Аманду слегка удивило, как легко и быстро ей удалось получить работу у ван дер Вельтов – все решил один короткий телефонный разговор, – но сейчас она отлично понимала, почему предыдущая няня так спешно покинула их дом. О самих ван дер Вельтах ничего дурного сказать было нельзя. Ливингстон ван дер Вельт, плотно сбитый тридцатилетний калифорниец, был единственным сыном исключительно состоятельных родителей и владел огромным капиталом, что позволяло ему потворствовать своей страсти к искусству. Он покупал и продавал картины по всему миру, а нынешний интерес к итальянским старым мастерам привел его в Рим, где он намеревался пожить около года. Помимо огромных доходов с основного капитала он делал неплохой бизнес и на картинах, поскольку был не только тонким ценителем, но и весьма компетентным специалистом в этой области. Его жена Хармони была высокой хилой брюнеткой с роскошной шевелюрой; ван дер Вельт познакомился с ней в Беркли, где изучал историю искусств. У нее было нервное худое лицо и строгие манеры – Аманда вскоре узнала, что Хармони была примерной слушательницей курса восточной философии и на все жизненные вопросы искала ответа в религиозных учениях.
Проблема же семейства ван дер Вельтов состояла в том, что никто из родителей, как оказалось, не имел власти над детьми, этой парочкой маленьких сорвиголов; причем Хармони была особенно безразлична к их шалостям и словно не замечала вызывающего поведения. Аманда проникалась все большим сочувствием к своей предшественнице и уже начинала задумываться, как долго она сама сможет продержаться в этом доме.

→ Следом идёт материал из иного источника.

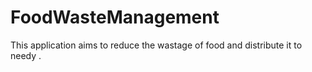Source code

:# FoodWasteManagement
This application aims to reduce the wastage of food and distribute it to needy .
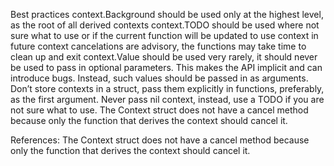 Best practices
    context.Background should be used only at the highest level, as the root of all derived contexts
    context.TODO should be used where not sure what to use or if the current function will be updated to use context in future
    context cancelations are advisory, the functions may take time to clean up and exit
    context.Value should be used very rarely, it should never be used to pass in optional parameters. This makes the API implicit and can introduce bugs. Instead, such values should be passed in as arguments.
    Don’t store contexts in a struct, pass them explicitly in functions, preferably, as the first argument.
    Never pass nil context, instead, use a TODO if you are not sure what to use.
    The Context struct does not have a cancel method because only the function that derives the context should cancel it.

References:
    The Context struct does not have a cancel method because only the function that derives the context should cancel it.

– Эй, давай же, леди, я есть хочу, – сказал Ливингстон-младший, цитируя героя нового полицейского видеофильма и лениво постукивая по гладильной доске своими новыми бутсами.
– И я тоже, – эхом отозвался Уинтроп, во всем подражавший братцу.
– Вы только что позавтракали, так что заткнитесь… и хватит играть в футбол в доме, – с раздражением сказала Аманда, поймав запущенный в нее Ливингстоном мяч и отшвырнув его обратно. Мальчуган схватил мяч и стал носиться по комнате. Уинтроп бегал за ним с восторженными воплями. Ливингстон оступился, и оба завалились в корзину с чистым бельем, которое Аманда только что отгладила.
– Прекратите это! Прекратите сейчас же! Вы, маленькие чудовища! – Аманда с грохотом отставила утюг и, подхватив малышей, вынесла их из бельевой. – Шельмецы! Это же глаженое белье! Убирайтесь отсюда и играйте в саду! – Дети злобно уставились на нее, но не шелохнулись. – Ну же, убирайтесь, или я задам вам трепку! – Аманда с угрожающим видом двинулась на детей, и в этот момент в дверях показалась Хармони.